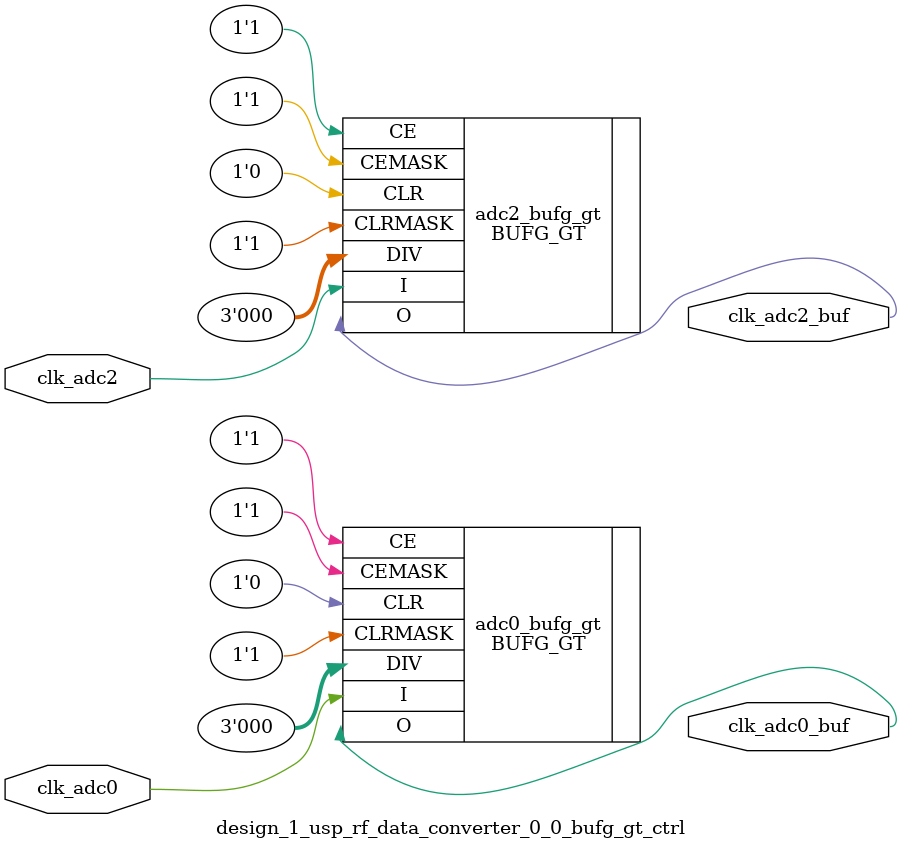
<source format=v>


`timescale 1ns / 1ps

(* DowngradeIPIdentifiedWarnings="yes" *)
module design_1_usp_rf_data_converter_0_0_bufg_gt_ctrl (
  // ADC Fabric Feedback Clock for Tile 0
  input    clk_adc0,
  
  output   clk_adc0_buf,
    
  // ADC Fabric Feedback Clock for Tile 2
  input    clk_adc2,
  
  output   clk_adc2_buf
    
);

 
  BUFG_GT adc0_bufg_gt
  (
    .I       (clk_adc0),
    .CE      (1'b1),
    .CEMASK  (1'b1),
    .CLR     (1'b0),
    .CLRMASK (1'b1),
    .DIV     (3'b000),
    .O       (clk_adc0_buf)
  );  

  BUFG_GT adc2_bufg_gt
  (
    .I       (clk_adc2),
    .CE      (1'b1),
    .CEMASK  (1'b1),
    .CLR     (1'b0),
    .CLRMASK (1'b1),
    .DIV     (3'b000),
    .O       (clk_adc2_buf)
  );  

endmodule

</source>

==

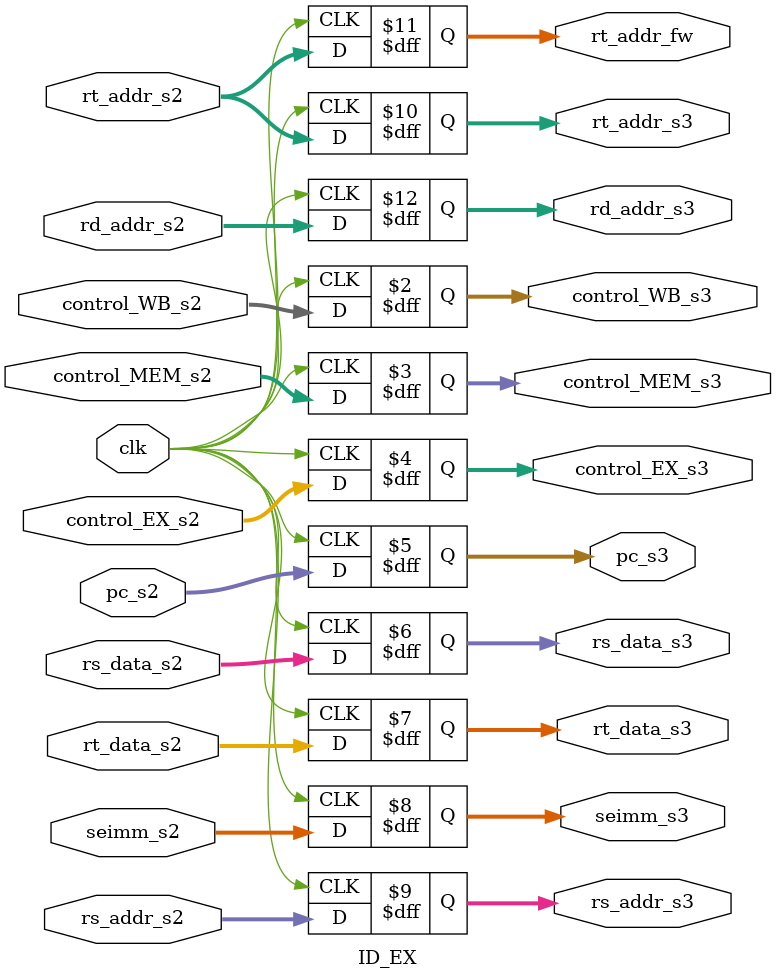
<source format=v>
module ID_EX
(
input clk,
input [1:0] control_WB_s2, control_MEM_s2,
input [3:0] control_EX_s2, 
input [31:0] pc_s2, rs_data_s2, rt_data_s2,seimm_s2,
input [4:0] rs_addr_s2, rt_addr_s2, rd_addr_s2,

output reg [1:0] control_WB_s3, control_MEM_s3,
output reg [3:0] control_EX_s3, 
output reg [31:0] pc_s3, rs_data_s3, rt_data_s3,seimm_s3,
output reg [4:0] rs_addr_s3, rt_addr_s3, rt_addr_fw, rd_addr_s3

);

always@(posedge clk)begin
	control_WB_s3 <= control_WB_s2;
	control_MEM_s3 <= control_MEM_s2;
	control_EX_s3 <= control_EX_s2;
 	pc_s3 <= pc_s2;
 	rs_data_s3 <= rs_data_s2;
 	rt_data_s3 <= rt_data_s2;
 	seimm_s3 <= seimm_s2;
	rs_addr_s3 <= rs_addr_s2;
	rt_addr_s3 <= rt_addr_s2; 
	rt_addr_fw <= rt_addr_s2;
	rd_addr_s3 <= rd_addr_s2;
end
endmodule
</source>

---

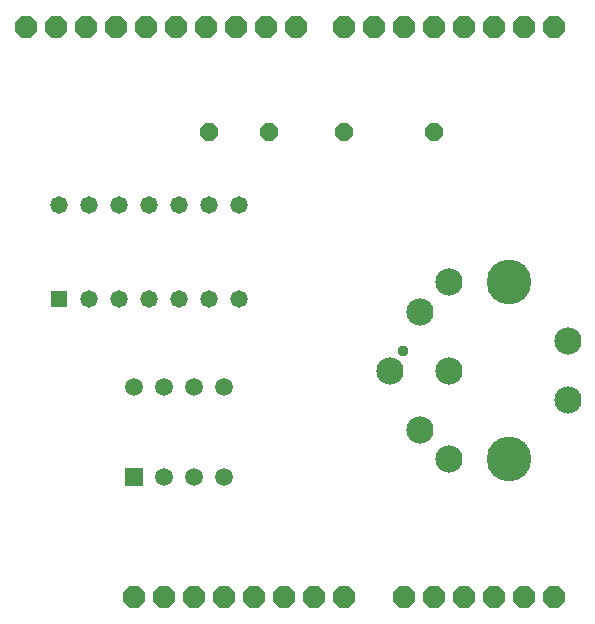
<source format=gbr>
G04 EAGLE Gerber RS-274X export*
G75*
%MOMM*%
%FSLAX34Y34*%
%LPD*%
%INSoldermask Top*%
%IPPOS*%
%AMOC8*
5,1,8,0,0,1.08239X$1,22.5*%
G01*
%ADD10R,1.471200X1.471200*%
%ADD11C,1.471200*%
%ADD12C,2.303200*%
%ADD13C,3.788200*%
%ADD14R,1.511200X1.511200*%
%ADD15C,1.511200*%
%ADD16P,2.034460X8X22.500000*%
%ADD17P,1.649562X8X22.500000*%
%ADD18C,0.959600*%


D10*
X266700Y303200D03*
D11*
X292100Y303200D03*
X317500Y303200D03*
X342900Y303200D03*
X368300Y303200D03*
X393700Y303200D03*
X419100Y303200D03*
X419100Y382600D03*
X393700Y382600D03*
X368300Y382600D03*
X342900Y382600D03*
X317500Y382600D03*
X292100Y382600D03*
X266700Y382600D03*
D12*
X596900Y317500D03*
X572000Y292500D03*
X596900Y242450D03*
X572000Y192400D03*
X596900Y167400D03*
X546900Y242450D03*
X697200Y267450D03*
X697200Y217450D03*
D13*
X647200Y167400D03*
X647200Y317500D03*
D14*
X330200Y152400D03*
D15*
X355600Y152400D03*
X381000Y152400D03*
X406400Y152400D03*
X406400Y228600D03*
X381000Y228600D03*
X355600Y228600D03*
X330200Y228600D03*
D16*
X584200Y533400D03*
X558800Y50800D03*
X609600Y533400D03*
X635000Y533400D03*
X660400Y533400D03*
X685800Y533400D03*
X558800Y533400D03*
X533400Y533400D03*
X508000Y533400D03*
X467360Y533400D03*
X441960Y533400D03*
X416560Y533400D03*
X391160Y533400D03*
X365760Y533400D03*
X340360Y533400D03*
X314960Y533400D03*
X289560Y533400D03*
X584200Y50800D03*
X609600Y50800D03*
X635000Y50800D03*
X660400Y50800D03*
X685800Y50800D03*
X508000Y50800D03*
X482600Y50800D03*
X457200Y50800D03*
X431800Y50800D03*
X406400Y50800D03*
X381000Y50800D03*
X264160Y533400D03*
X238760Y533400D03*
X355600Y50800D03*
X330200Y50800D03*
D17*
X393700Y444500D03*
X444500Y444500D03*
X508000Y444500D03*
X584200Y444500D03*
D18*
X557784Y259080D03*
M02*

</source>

TASK TO COMPLETE
Using the listing above, gather each line that holds the string "Feedback" and copy it.

PROBLEM SOLUTION
  // ADC Fabric Feedback Clock for Tile 0
  // ADC Fabric Feedback Clock for Tile 2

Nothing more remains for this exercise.